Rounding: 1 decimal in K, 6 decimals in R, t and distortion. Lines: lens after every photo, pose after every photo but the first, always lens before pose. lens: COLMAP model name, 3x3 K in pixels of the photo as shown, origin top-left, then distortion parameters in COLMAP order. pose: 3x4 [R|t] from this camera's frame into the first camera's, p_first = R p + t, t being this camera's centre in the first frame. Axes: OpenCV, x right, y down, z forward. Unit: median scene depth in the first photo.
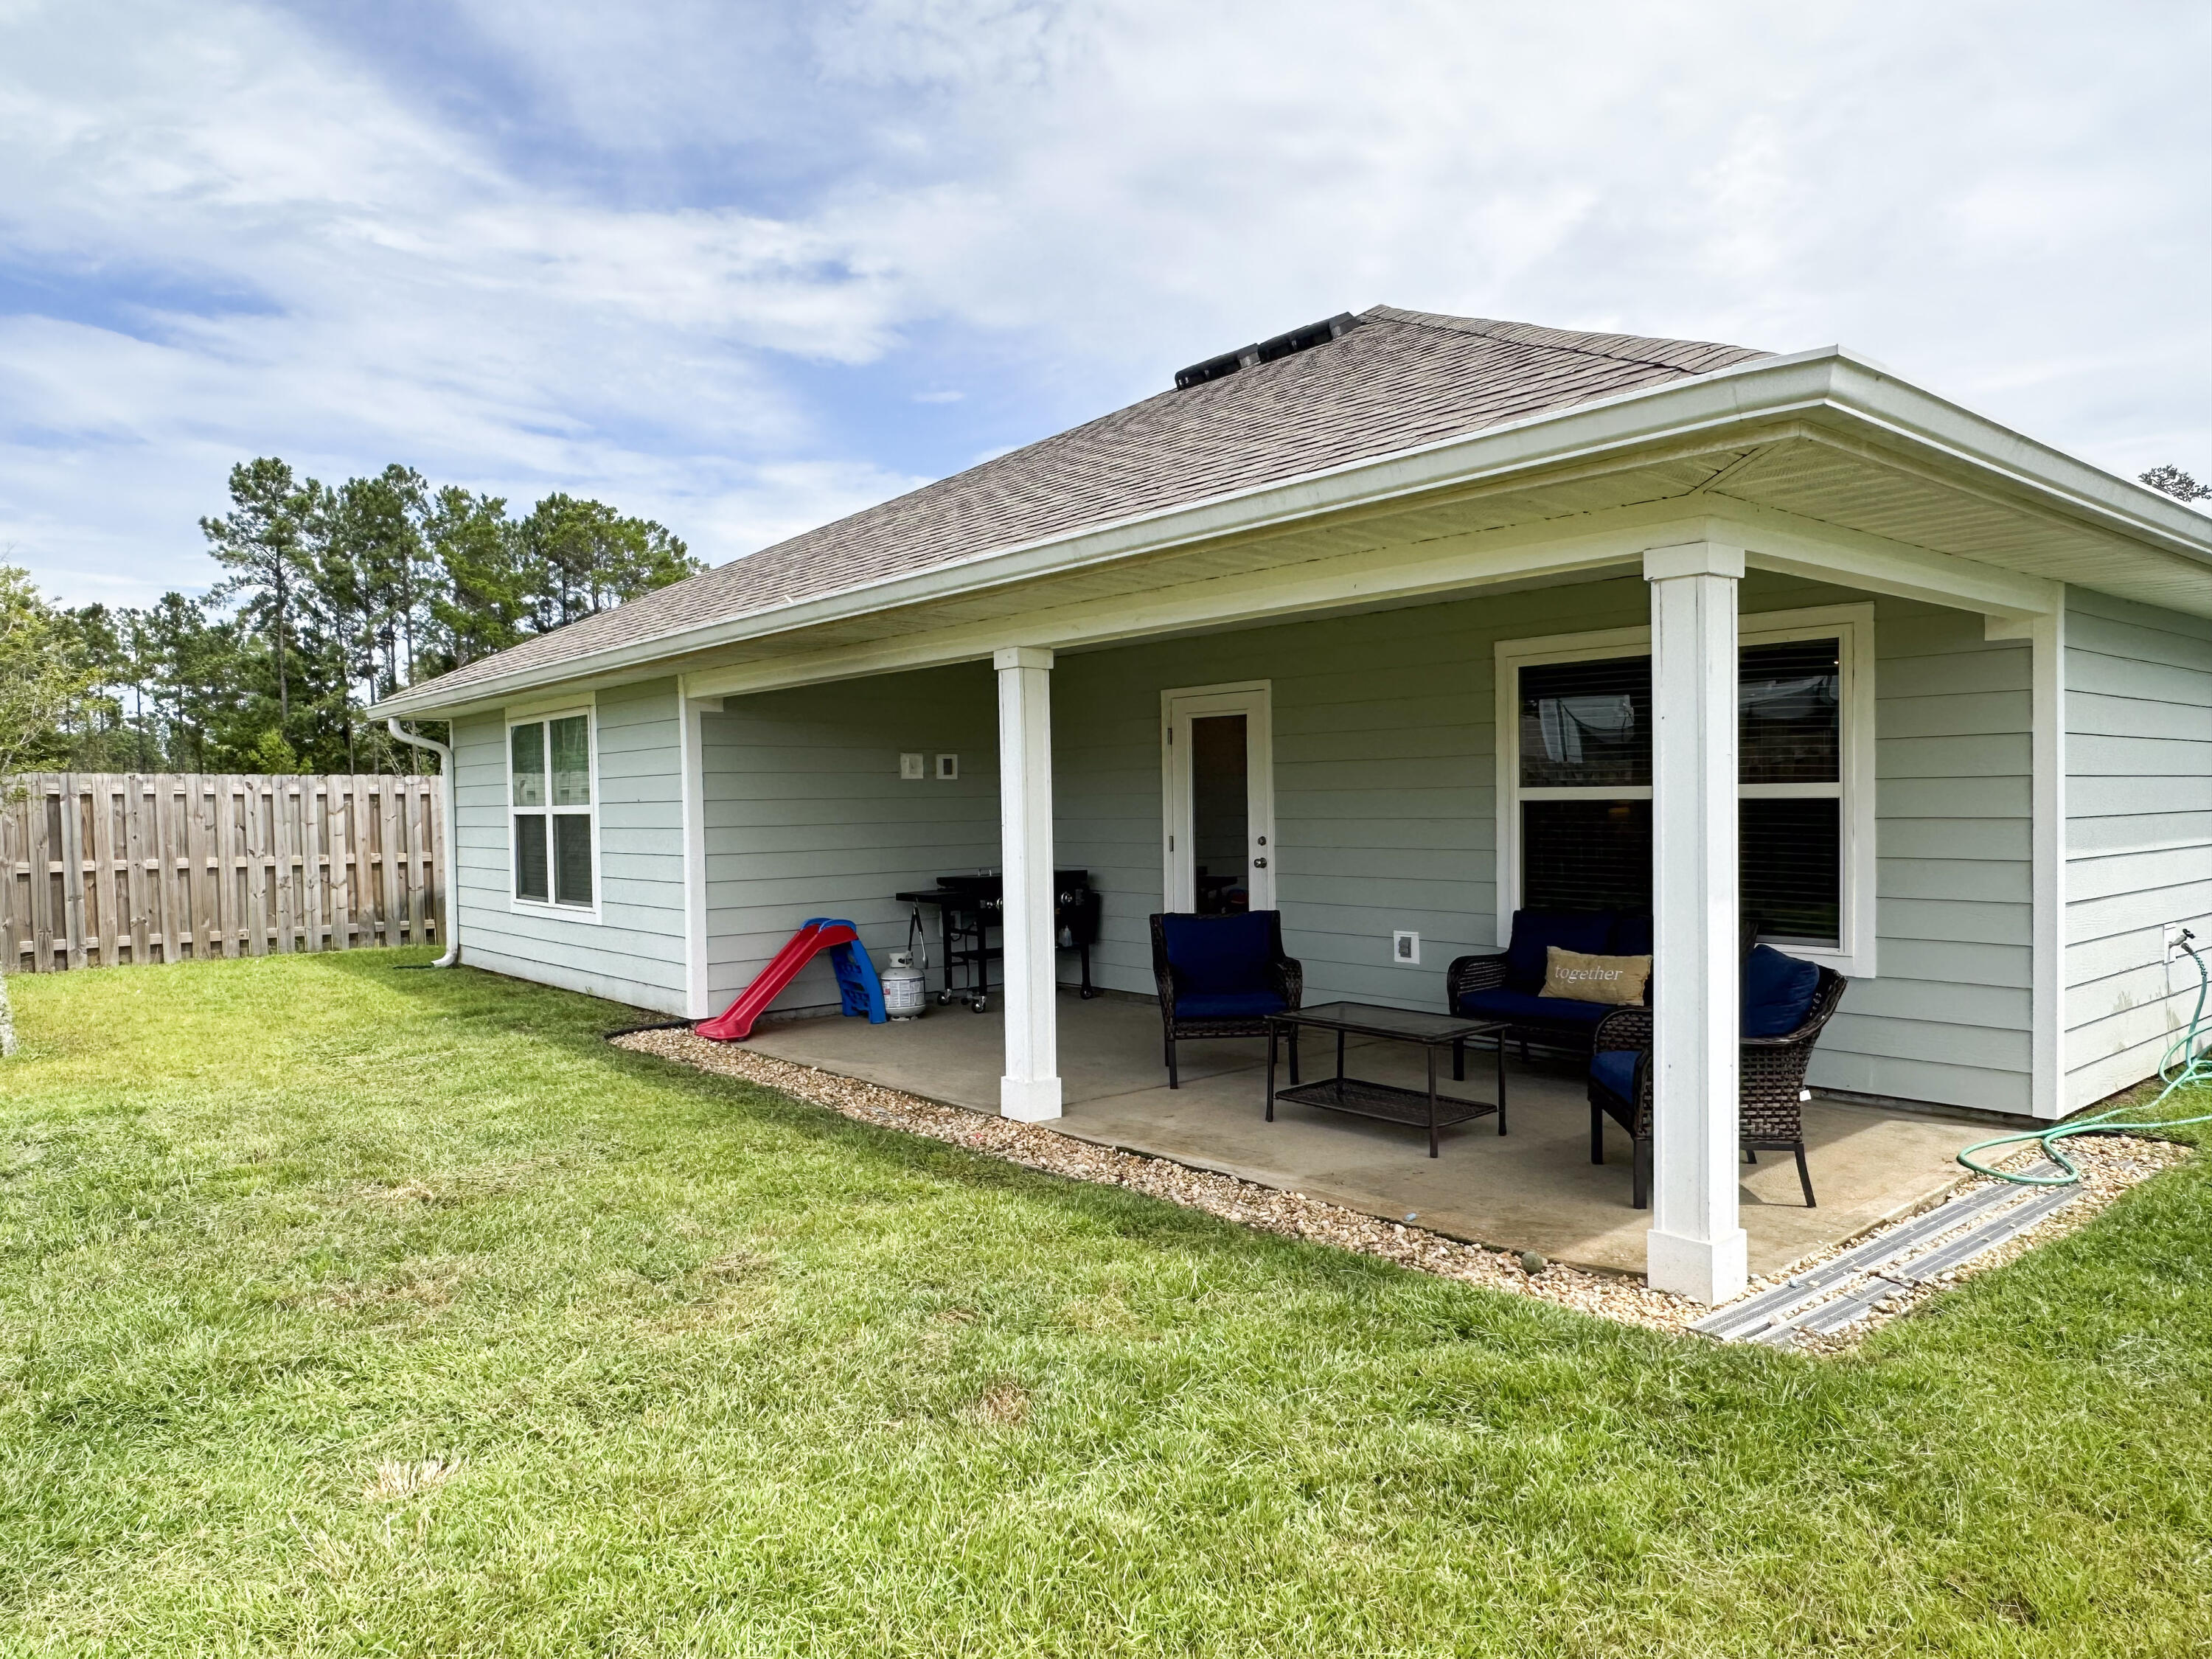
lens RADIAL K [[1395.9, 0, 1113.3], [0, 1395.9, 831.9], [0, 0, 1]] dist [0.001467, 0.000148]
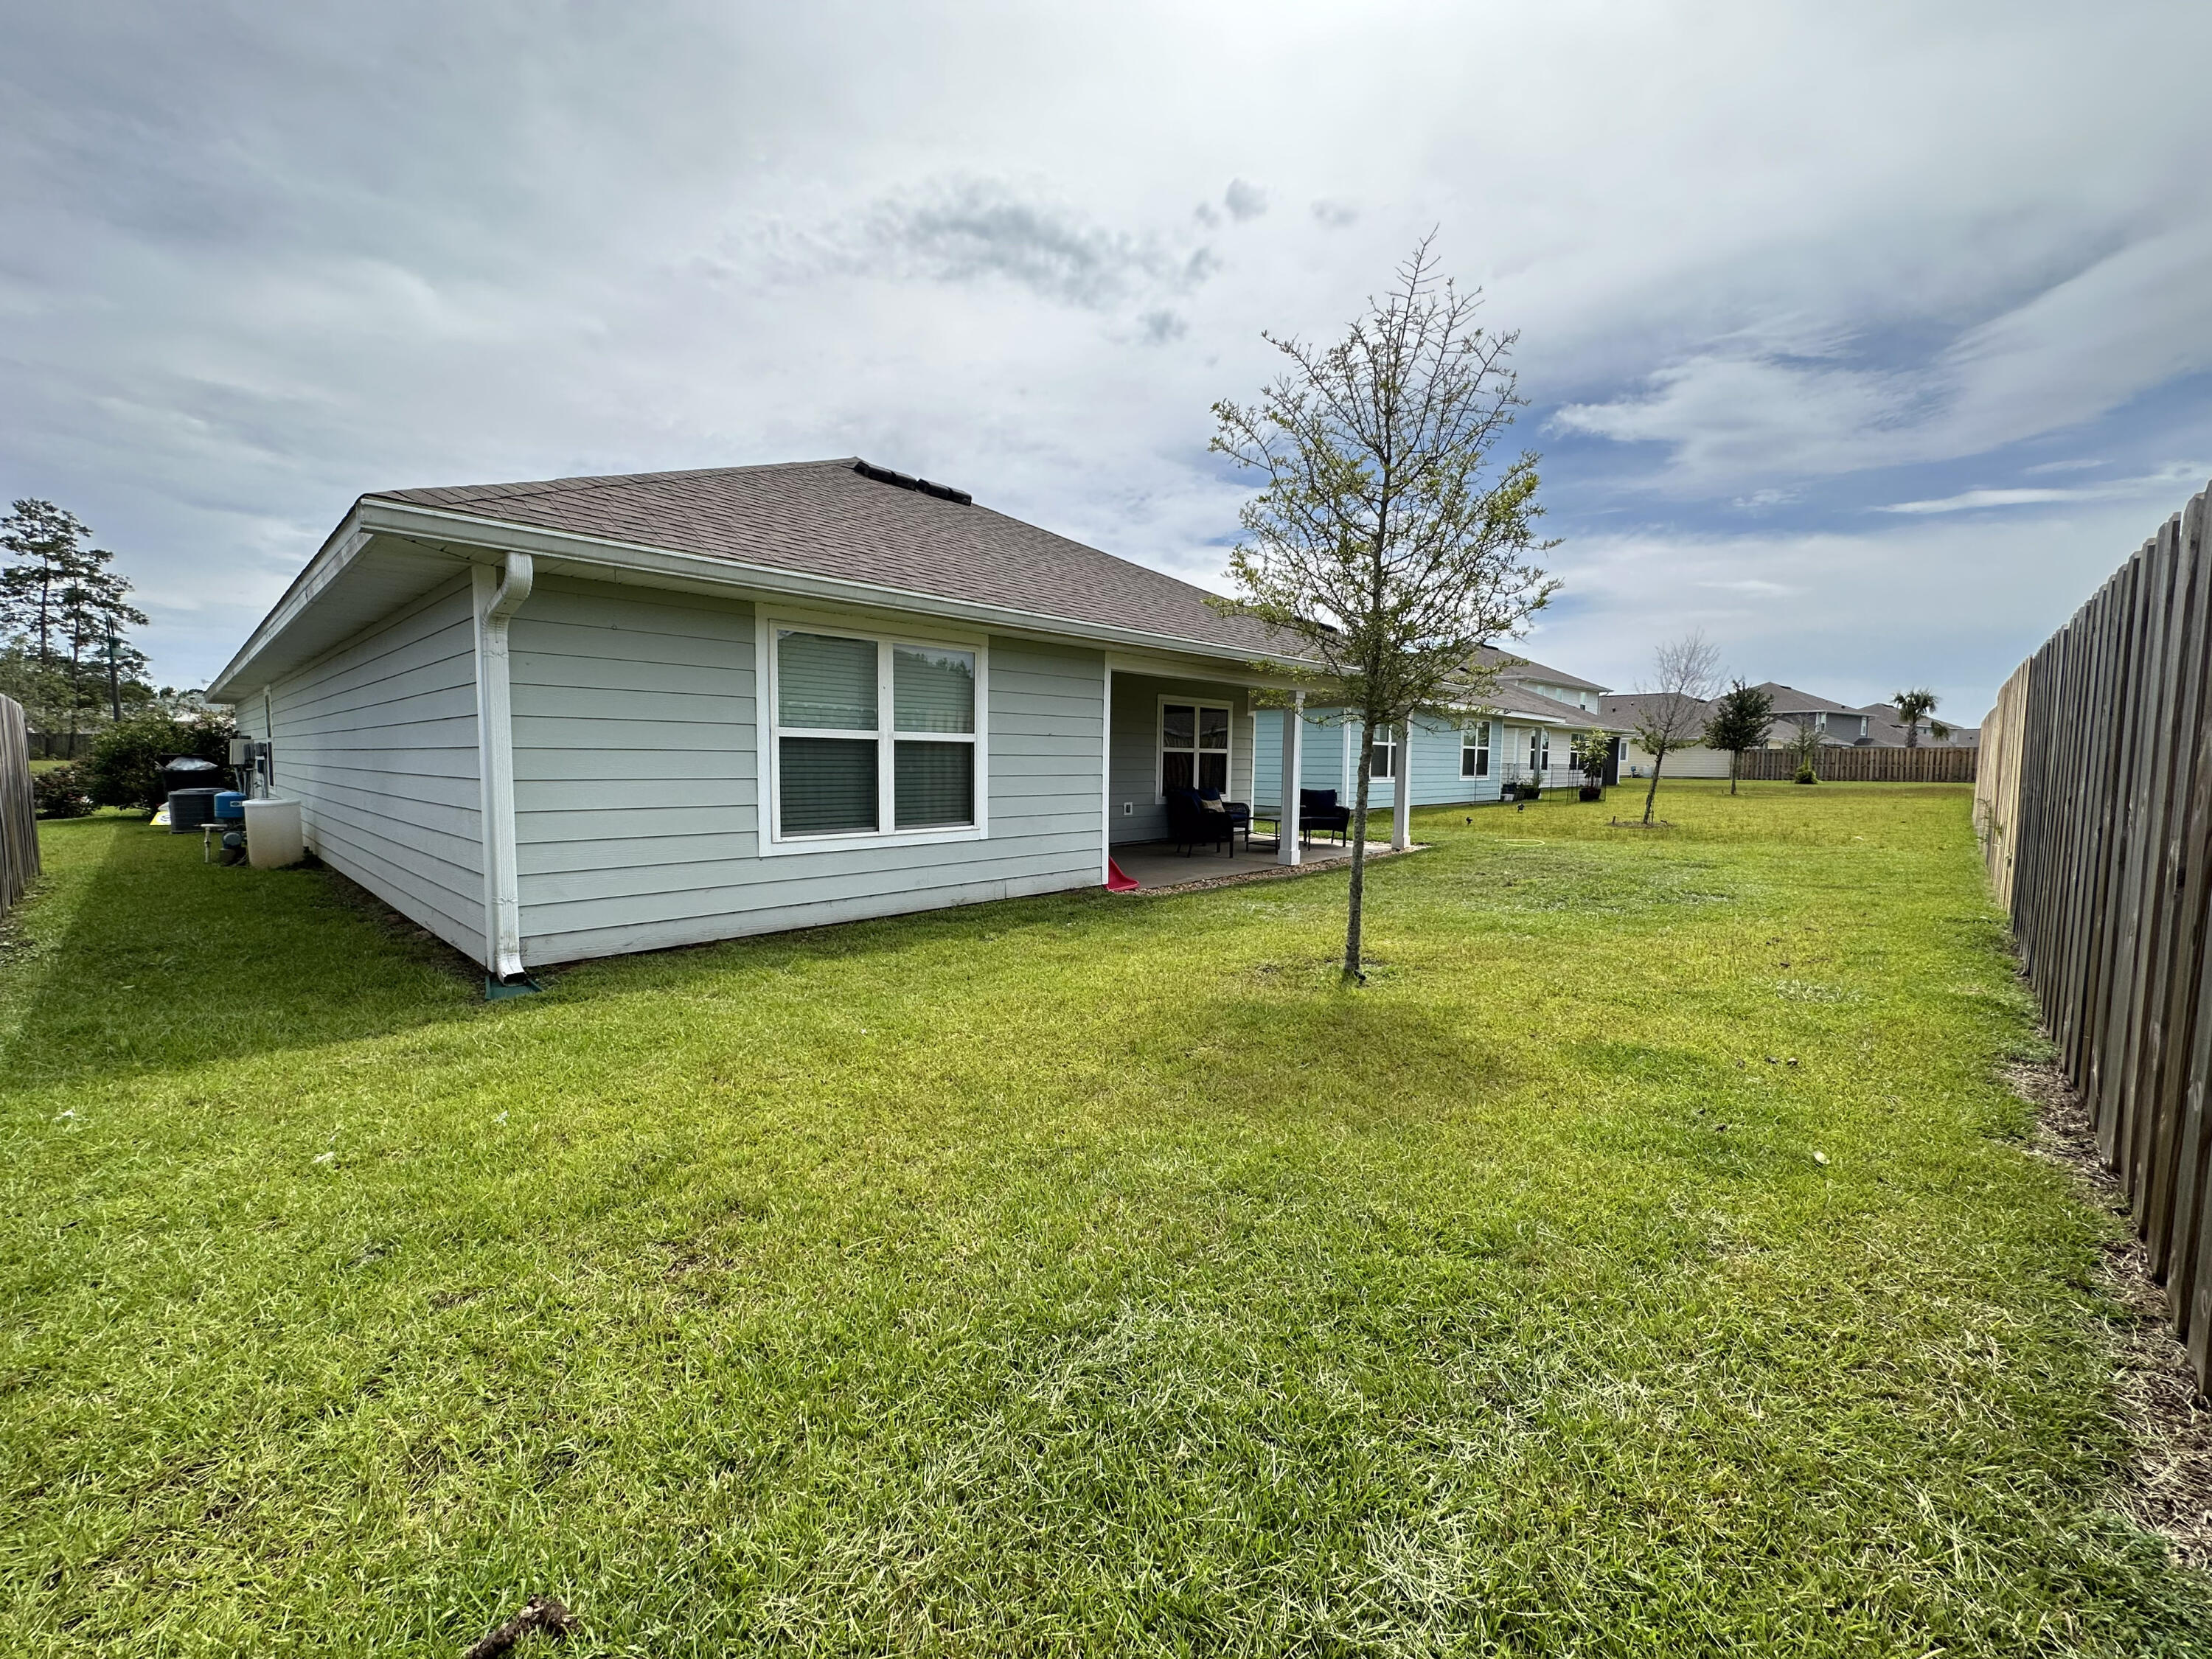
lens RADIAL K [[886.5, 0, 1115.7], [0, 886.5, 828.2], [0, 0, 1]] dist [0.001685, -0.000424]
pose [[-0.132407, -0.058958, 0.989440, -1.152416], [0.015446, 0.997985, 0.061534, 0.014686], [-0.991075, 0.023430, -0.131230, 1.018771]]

====================

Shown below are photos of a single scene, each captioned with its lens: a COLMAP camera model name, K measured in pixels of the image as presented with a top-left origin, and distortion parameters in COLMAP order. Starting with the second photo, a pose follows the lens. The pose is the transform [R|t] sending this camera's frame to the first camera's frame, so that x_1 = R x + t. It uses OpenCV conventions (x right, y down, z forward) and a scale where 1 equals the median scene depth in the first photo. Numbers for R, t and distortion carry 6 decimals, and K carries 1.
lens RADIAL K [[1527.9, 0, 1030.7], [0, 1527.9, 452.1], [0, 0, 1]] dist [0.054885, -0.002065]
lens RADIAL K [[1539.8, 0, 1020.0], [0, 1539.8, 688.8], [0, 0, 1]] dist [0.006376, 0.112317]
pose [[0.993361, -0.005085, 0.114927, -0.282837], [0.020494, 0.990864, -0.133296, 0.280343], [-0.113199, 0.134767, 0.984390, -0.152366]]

====================

Repeat the stretch of the listing from the line containing "Rounding: 1 decimal" through the line containing "0.023430, -0.131230, 1.018771]]", including both of those lines, and leave the pictures out of your answer.

Rounding: 1 decimal in K, 6 decimals in R, t and distortion. Lines: lens after every photo, pose after every photo but the first, always lens before pose. lens: COLMAP model name, 3x3 K in pixels of the photo as shown, origin top-left, then distortion parameters in COLMAP order. pose: 3x4 [R|t] from this camera's frame into the first camera's, p_first = R p + t, t being this camera's centre in the first frame. Axes: OpenCV, x right, y down, z forward. Unit: median scene depth in the first photo.
lens RADIAL K [[1395.9, 0, 1113.3], [0, 1395.9, 831.9], [0, 0, 1]] dist [0.001467, 0.000148]
lens RADIAL K [[886.5, 0, 1115.7], [0, 886.5, 828.2], [0, 0, 1]] dist [0.001685, -0.000424]
pose [[-0.132407, -0.058958, 0.989440, -1.152416], [0.015446, 0.997985, 0.061534, 0.014686], [-0.991075, 0.023430, -0.131230, 1.018771]]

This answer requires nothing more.